Many educational institutions are now using Co-pilot, ChatGPT or other AI technology to mark or grade student work.

While there are numerous practical and ethical considerations surrounding the use of AI in marking – not least data-protection issues surrounding the use of student information – a more appropriate use may be to use it as a tool in moderation.

As teachers, we have a professional responsibility to have a detailed knowledge of our students’ progress, so work must be reviewed by us in the first instance, but using AI as a second pair of “artificial eyes” to corroborate or critique our own marking may be a useful process.

It has been highlighted that grading using AI has the benefit of consistency (Kumar, 2023). As technology advances, the consistency and accuracy may well surpass that which can be applied by human grading.

However, AI is not presently sufficiently equipped to detect nuance in student work, so it should be used with the necessary caution, even when just using it in the moderation process.

Interestingly, Chai et al (2024) found that students prefer the idea of AI grading their assessments, so they might be interested to hear that it is being used in the moderation process (and how).

Again, we must emphasise that all student data should be anonymised before it is put into online AI tools in order to avoid falling foul of GDPR rules.

 

Share the moderation process

As noted by Crisp (2017), more experienced moderators do not always feel that moderation meetings are useful for them. However, their presence is beneficial for newer moderators, so always ensure that the moderation is shared with at least one experienced member of staff.

Where possible, invite teaching assistants to observe the moderation process. Not only will this be valuable professional development for them, but it may also give a fresh perspective on the meaning of terms in mark schemes.

Experienced teachers may find that, over time, they have developed very fixed ideas about what certain terms mean in practice, e.g. “insightful”.

Naturally students ought not to be involved in the final process of moderation – however, allowing students an insight into how moderation takes place can be excellent practice for them to understand how they are being assessed.

 

Final thoughts

Ultimately, moderation will always be a challenging area for departments. The stakes are often high, assessment criteria is so often vague, and absolute consistency is near impossible. And of course, human bias is perhaps the greatest flaw of moderation processes.

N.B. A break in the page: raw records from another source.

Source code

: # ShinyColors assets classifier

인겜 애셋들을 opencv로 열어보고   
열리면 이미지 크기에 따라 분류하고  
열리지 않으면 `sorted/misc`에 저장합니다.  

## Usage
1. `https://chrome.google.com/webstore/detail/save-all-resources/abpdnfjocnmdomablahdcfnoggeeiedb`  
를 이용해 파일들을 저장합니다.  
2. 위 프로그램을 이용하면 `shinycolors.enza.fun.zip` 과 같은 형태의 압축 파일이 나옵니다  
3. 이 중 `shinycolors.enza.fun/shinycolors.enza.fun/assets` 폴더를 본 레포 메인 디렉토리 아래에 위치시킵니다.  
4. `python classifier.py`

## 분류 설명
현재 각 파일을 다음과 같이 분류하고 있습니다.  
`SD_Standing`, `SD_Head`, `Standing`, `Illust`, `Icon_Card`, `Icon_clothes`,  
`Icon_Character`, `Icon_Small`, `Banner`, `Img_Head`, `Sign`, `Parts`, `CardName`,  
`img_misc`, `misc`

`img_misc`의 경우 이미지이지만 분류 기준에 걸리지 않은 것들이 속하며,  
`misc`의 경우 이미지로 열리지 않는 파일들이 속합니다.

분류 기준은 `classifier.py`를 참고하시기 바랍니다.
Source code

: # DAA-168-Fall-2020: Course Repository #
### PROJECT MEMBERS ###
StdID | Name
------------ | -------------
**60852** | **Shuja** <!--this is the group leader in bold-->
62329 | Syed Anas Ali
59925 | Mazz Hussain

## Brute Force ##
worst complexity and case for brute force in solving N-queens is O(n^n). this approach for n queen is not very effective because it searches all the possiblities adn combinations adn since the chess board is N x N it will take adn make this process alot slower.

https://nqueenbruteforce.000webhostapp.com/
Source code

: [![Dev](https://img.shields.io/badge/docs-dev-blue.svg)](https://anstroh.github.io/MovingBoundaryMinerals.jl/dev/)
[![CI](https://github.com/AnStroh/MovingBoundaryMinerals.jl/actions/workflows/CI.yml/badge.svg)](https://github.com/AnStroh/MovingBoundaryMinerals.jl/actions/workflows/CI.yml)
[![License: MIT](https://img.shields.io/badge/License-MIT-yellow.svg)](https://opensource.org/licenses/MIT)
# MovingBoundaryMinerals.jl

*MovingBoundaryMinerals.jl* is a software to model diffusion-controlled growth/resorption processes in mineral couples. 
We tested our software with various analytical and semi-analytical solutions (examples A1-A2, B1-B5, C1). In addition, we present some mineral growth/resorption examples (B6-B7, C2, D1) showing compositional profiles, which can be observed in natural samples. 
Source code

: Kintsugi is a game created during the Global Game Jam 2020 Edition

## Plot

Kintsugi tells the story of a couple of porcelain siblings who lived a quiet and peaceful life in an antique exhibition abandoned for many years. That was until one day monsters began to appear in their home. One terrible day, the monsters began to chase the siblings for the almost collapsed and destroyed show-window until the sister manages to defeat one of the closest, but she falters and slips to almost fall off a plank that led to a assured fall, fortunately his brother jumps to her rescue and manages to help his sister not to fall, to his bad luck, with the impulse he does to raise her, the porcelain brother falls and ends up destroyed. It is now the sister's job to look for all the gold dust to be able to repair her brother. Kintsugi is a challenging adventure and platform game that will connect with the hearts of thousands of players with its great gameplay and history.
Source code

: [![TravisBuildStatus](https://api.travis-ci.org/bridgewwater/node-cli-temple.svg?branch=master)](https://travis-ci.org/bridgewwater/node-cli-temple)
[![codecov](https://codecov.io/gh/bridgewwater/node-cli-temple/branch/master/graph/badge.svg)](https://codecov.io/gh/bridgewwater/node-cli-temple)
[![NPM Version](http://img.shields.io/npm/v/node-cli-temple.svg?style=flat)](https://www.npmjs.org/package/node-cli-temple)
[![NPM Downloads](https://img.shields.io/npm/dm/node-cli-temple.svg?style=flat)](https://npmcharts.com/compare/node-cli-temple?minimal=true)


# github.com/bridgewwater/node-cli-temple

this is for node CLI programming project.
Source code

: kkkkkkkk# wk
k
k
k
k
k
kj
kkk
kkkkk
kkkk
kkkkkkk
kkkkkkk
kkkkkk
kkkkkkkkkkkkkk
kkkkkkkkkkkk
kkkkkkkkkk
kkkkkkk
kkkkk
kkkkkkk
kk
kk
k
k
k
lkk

Indeed, in feeding back about moderation, teachers have noted that they “tended to be slightly harsher on students that they did not know because they had not seen the work progressing, and that they tended to defend the marks they had given to their own students” (Crisp, 2018).

Therefore, attaining a perfect system for internal moderation is impossible. However, by considering and implementing some of the ideas in this article, you may be able to facilitate moderation meetings which foster consistency in assessment by cultivating a shared understanding of criteria and helping teachers to identify the learning needs of a cohort.

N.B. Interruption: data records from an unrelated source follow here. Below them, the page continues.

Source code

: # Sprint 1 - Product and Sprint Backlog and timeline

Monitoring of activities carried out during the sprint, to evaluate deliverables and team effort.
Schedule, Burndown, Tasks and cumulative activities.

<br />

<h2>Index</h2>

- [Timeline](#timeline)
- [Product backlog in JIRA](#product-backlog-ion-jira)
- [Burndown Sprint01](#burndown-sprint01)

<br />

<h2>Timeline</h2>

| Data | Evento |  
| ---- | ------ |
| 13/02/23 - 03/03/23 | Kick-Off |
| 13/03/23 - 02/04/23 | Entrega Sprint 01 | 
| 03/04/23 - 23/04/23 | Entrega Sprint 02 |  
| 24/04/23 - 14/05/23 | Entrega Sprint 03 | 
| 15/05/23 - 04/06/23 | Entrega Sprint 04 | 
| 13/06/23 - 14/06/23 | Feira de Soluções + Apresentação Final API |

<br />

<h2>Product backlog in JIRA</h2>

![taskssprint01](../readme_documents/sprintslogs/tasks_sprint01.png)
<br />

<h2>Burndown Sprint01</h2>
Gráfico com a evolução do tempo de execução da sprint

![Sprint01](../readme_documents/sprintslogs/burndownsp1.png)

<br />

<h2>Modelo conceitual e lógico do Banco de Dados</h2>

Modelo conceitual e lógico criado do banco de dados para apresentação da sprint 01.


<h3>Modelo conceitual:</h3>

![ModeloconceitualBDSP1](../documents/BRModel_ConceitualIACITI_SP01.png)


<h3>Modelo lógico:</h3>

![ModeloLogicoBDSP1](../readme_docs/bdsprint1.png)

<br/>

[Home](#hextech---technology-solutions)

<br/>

At the very least, you may be able to avoid those lengthy moderation meetings which risk becoming tense affairs as they fail to reach a genuine consensus.

 

Further information & references

  • Adie, Lloyd & Beutel: Identifying discourses of moderation in higher education, Assessment & Evaluation in Higher Education (38,8), 2013.
  • Chai et al: Grading by AI makes me feel fairer? How different evaluators affect college students’ perception of fairness, Frontiers in Psychology (15), 2024.
  • Crisp: The judgement processes involved in the moderation of teacher-assessed projects, Oxford Review of Education (43,1), 2017.
  • Crisp: Insights into teacher moderation of marks on high-stakes non-examined assessments, Research Matters, UCLES, 2018: www.cambridgeassessment.org.uk/Images/476534-insights-into-teacher-moderation-of-marks-on-high-stakes-non-examined-assessments-.pdf 
  • Kumar: Faculty members' use of artificial intelligence to grade student papers: A case of implications, International Journal for Educational Integrity (19,9), 2023: https://doi.org/10.1007/s40979-023-00130-7 
  • Sadler: Assuring academic achievement standards: From moderation to calibration, Assessment in Education: Principles, policy & practice (20,1), 2013.